Mia Couto. É longo mas vale a pena...

"Então ela contou. Eu repetia palavra por palavra, decalcando sobre a voz cansada dela. Rezava: havia um lugar onde o tempo não tinha inventado a noite. Era sempre dia. Até que, certa vez, o flamingo disse:
– Hoje farei meu último voo!
As aves, desavisadas, murcharam. Tristes, contudo, não choraram. Tristeza de pássaro não inventou lágrima. Dizem: lágrima dos pássaros se guarda lá onde fica a chuva que nunca cai.
Ao aviso do flamingo, todas as aves se juntaram. Haveria uma assembleia para se conversar o assunto. Enquanto o flamingo não chegava, se escutavam os pios em rodopios. Se acreditava em tais ditos? Podia-se e não. Fosse ou não fosse, todos se demandavam:
– Mas vai voar para onde?
– Para um sítio onde não há nenhum lugar.
O pernalta, enfim, chegou e explicou – que havia dois céus, um de cá, voável, e um outro, o céu das estrelas, inviável para voação. Ele queria passar essa fronteira.
– Porquê essa viagem tão sem regresso?
O flamingo desvaloriza seu feito:
– Ora, aquilo é longe, mas não é distante.
Depois ele foi internando-se nas árvores sombrosas do matagal. Demorou. Só pareceu quando a paciência dos outros já envelhecia. Os bichos de asa se concentraram na clareira do pântano. E todos olharam o flamingo como se descobrissem, apenas então, a sua total beleza. Vinha altivo, todo por cima da sua altura. Os outros, em fila, se despediam, Um ainda pediu que ele desfizesse o anúncio.
– Por favor, não vá!
– Tenho que ir!
A avestruz se lhe interpôs e lhe disse:
– Veja, eu, que nunca voei, carrego as asas como duas saudades. E, no entanto, só piso felicidades.

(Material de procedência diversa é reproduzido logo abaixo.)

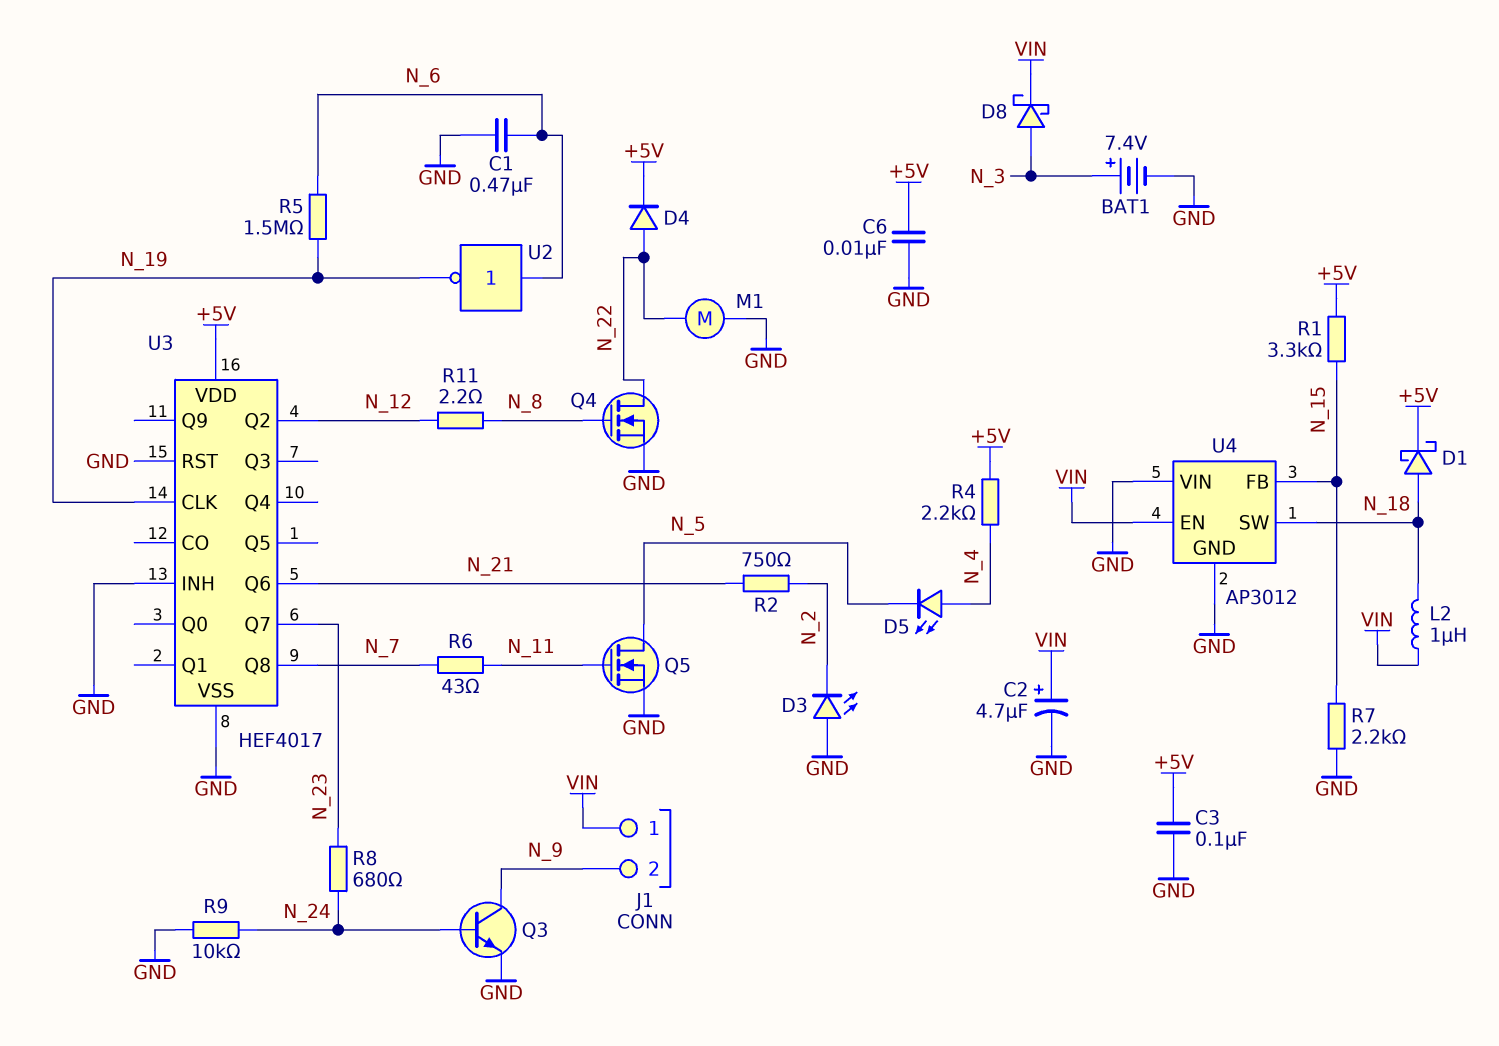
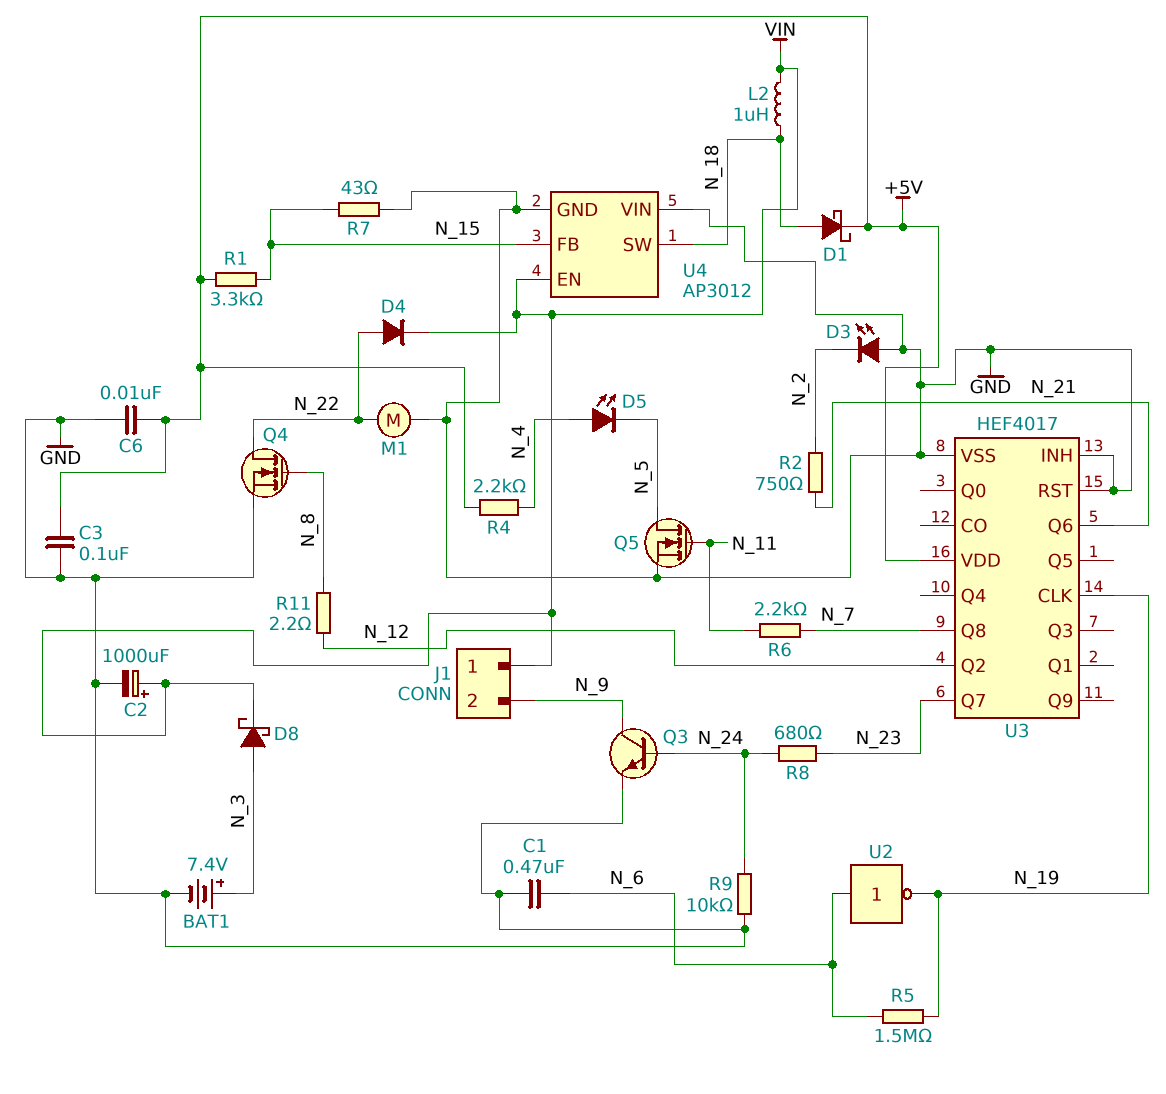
C2: 4.7uF (plus VIN, minus GND) -> 1000uF (plus VIN, minus GND)
D4: diode (A N_22, K +5V) -> diode (A N_22, K VIN)
R6: 43 (N_7, N_11) -> 2.2k (N_7, N_11)
R7: 2.2k (GND, N_15) -> 43 (GND, N_15)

– Não posso, me cansei de viver num só corpo.
E falou. Queria ir lá para onde não há sombra, nem mapa. Lá onde tudo é luz. Mas nunca chega a ser dia. Nesse outro mundo ele iria dormir, dormir como um deserto, esquecer que sabia voar, ignorar a arte de pousar sobre a terra.

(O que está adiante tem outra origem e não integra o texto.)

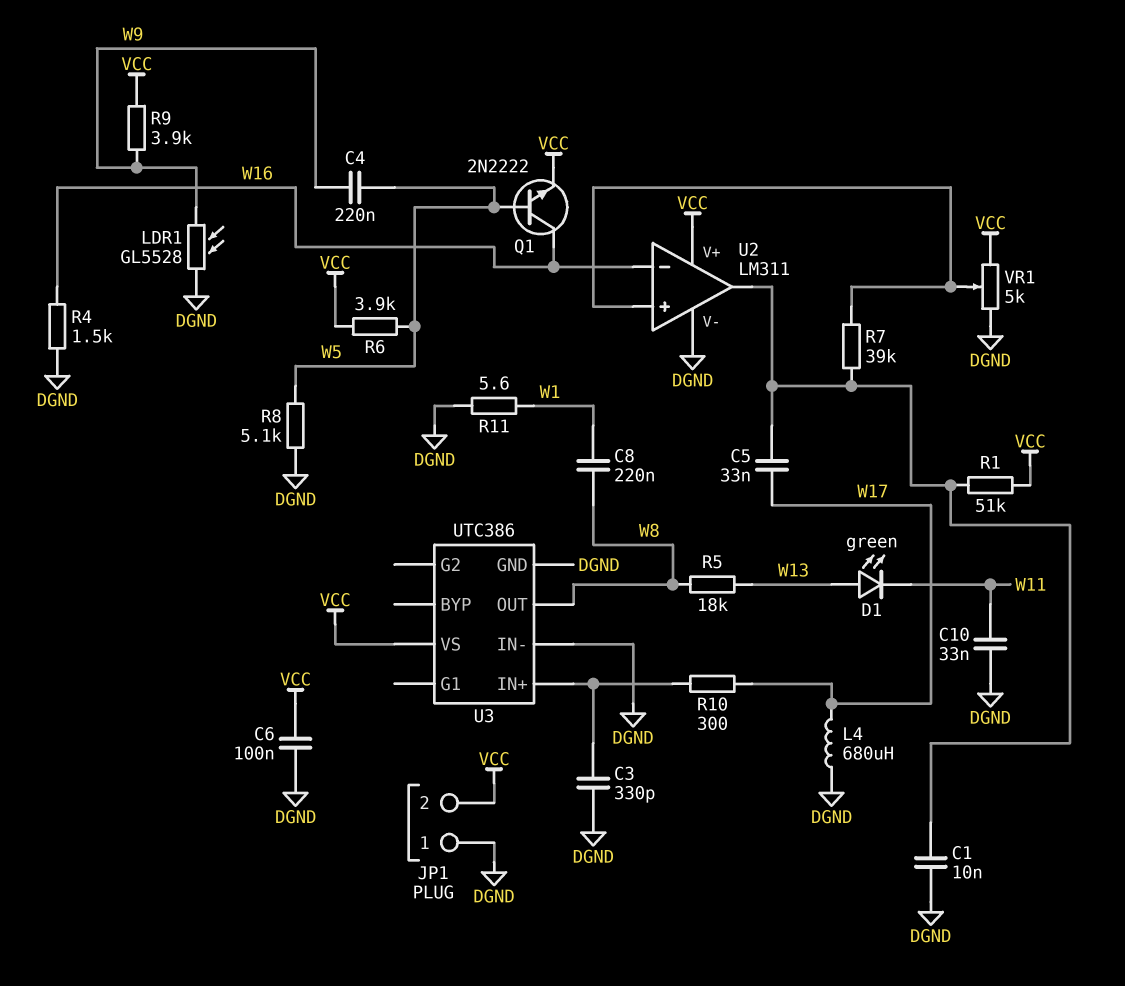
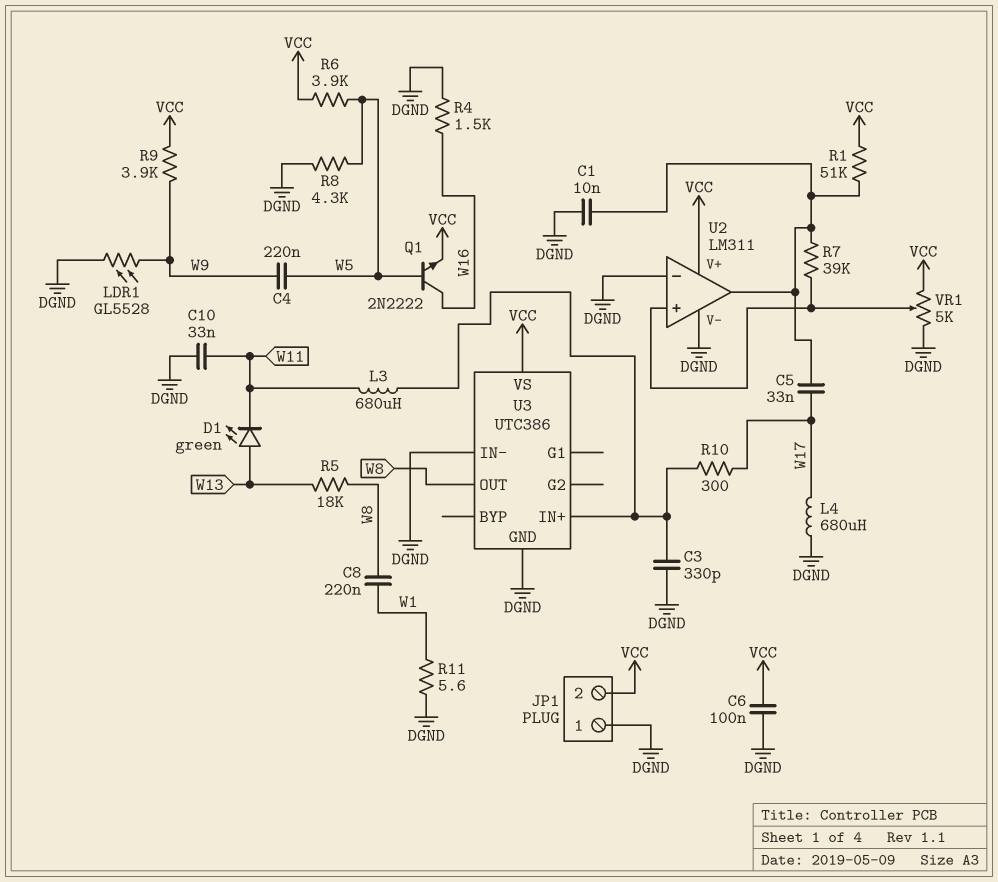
L3: none -> 680uH (U3/IN+, W11)
R8: 5.1k (DGND, W5) -> 4.3k (DGND, W5)
U2 pin in-: W16 -> DGND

– Não quero posar mais. Só repousar.
E olhou par cima. O céu parecia baixo, rasteiro. O azul desse céu era tão intenso que se vertia líquido, nos olhos dos bichos.
Então, o flamingo se lançou, arco e flecha se crisparam em seu corpo. E ei-lo, eleito, elegante, se despindo do peso. Assim, visto em voo, dir-se-ia que o céu se vertebrara e a nuvem, adiante, não era senão alma de passarinho. Dir-se-ia mais: que era a própria luz que voava. E o pássaro ia desfolhando, asa em asa, as transparentes páginas do céu. Mais um bater de plumas e, de repente, a todos pareceu que o horizonte se vermelhava. Transitava de azul para tons escuros, roxos e liláceos. Tudo se passando como um incêndio. Nascia, assim, o primeiro poente. Quando o flamingo se extinguiu, a noite se estreou naquela terra.
Era o ponto final. No escurecer, a voz de minha mãe se desvaneceu. Olhei o poente e vi as aves carregando o sol, empurrando o dia para outros aléns.
Aquela era a minha última noite desse retiro nos matos. Manhã seguinte eu já entrava na vila, como quem regressa a seu próprio corpo depois do sono."